**PROBLEM DETAILS**:
Among the lines below, restate word for word only those from the line with "right eye: (214, 171)" through the line with "left wrist: (458, 503)", with both end lines kept.

Data records:
* * * * * * *

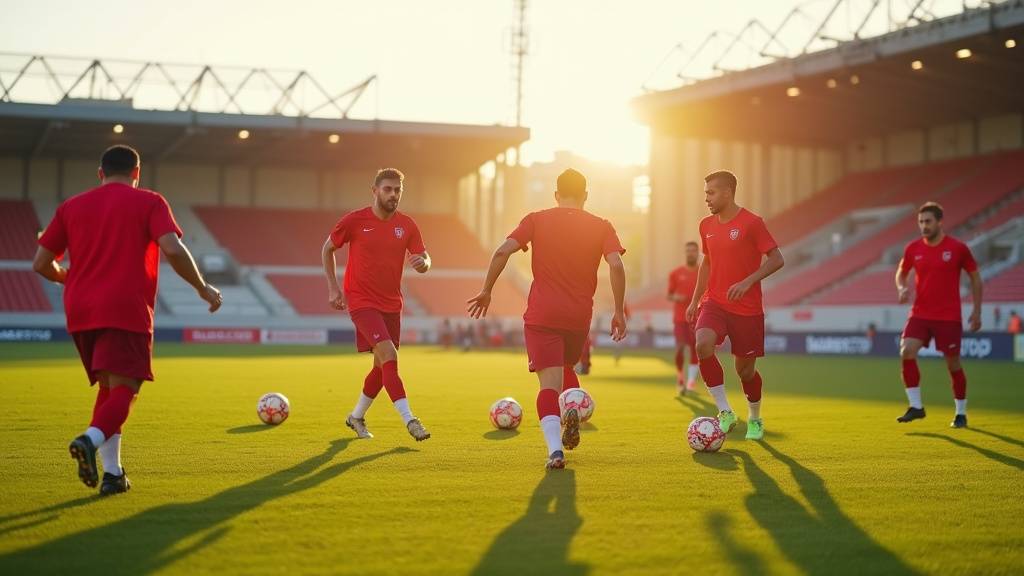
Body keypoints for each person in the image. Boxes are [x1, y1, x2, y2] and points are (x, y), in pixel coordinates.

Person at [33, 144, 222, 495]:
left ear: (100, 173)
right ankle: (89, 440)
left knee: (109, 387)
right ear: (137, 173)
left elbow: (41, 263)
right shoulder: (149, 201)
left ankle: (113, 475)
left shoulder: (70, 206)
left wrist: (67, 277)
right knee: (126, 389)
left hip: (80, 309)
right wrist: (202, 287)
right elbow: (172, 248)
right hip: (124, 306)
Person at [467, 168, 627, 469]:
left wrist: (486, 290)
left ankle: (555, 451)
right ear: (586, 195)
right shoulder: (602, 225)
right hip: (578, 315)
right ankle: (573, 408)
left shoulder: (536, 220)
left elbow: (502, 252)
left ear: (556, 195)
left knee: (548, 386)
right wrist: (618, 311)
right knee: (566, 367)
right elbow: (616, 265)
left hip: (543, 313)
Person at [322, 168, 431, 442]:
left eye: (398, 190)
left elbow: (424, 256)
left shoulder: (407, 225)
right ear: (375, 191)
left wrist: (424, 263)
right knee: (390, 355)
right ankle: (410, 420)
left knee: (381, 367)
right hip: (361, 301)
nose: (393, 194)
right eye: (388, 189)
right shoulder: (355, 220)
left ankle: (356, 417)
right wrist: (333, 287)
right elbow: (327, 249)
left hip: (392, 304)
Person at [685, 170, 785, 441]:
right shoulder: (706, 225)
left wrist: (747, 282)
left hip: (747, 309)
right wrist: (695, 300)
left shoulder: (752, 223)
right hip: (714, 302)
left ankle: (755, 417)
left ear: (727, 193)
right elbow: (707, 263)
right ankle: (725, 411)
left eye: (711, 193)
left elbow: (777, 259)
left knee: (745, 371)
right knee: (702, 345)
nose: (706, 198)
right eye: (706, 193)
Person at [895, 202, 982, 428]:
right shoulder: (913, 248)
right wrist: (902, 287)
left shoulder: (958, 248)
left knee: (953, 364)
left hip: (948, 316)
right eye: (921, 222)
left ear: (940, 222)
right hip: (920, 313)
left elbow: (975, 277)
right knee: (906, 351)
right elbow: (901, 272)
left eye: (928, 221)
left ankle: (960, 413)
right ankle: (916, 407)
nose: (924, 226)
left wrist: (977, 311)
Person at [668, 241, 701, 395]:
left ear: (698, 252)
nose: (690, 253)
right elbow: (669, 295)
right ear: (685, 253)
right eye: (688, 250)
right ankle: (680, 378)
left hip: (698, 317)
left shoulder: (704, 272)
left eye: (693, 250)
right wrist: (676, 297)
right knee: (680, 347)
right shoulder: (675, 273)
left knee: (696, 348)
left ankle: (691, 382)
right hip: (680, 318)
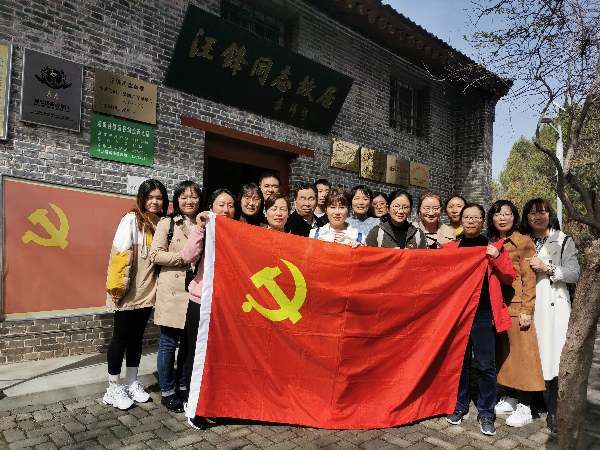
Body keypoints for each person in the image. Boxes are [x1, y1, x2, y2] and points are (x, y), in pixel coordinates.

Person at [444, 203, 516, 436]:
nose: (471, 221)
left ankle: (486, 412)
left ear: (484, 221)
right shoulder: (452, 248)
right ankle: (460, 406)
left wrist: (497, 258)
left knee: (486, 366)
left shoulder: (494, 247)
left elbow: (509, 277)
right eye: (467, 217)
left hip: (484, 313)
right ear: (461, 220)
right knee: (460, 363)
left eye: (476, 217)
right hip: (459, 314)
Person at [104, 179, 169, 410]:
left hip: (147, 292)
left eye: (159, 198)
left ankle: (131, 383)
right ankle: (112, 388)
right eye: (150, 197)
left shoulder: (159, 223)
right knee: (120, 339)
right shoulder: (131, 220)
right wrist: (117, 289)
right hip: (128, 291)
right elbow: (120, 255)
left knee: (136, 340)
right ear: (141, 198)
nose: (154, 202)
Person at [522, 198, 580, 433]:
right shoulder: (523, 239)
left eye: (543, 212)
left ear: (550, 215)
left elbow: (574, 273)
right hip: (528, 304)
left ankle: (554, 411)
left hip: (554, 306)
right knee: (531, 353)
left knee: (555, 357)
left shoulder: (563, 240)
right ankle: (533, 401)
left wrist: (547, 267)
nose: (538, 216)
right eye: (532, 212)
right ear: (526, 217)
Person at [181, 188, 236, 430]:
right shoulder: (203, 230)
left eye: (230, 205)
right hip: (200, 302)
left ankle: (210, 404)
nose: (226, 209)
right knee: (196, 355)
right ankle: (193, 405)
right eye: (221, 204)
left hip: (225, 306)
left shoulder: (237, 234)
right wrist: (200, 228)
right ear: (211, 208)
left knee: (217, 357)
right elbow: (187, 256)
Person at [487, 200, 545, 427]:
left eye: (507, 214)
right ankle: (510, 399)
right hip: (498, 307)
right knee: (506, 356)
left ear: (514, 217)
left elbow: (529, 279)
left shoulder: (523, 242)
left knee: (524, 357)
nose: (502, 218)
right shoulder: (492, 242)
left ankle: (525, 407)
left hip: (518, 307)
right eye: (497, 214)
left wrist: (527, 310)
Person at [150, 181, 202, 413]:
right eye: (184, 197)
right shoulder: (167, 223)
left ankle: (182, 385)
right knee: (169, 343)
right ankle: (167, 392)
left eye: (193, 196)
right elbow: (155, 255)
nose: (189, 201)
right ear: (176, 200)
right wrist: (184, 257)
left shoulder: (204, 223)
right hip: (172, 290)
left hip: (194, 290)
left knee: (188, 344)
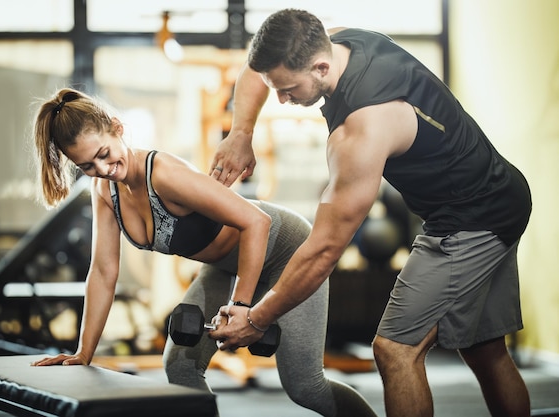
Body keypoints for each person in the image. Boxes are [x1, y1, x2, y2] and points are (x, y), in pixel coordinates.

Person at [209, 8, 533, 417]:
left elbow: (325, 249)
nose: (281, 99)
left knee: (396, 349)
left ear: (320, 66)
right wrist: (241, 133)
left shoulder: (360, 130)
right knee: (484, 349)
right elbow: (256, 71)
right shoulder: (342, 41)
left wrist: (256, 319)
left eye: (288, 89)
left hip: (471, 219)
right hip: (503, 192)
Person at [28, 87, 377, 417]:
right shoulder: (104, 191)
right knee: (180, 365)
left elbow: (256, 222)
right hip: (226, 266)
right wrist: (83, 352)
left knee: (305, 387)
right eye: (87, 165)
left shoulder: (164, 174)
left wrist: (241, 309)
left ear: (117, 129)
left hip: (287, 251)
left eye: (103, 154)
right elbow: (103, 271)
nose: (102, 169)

* * * * * * *

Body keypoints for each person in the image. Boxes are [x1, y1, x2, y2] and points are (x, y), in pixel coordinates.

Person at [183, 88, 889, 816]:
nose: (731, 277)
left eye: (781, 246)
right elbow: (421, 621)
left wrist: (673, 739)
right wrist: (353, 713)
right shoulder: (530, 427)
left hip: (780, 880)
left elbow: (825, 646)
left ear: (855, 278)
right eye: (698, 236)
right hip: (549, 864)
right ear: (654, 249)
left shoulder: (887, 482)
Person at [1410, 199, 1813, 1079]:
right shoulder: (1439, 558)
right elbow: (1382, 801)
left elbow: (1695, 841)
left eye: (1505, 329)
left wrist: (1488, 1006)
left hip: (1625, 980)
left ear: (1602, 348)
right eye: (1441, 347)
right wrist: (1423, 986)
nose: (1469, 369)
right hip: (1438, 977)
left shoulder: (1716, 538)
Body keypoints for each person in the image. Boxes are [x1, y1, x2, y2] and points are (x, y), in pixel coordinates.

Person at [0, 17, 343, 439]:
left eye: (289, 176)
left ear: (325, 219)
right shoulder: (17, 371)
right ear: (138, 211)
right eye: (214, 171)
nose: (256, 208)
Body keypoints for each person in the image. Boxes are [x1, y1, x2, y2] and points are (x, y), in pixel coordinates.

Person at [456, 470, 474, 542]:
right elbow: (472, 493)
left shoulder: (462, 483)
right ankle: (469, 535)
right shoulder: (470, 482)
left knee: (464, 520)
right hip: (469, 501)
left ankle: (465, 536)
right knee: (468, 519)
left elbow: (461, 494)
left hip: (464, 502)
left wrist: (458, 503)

* * * * * * *

**OUTPUT OF THE TASK**:
right eye: (214, 171)
nose: (256, 208)
Body keypoints for each person in the image. Boxes are [x1, y1, x2, y2] and points are (x, y), in pixel coordinates.

Person at [456, 470, 474, 542]:
right elbow: (472, 493)
left shoulder: (462, 483)
right ankle: (469, 535)
right shoulder: (470, 482)
left knee: (464, 520)
right hip: (469, 501)
left ankle: (465, 536)
right knee: (468, 519)
left elbow: (461, 494)
left hip: (464, 502)
left wrist: (458, 503)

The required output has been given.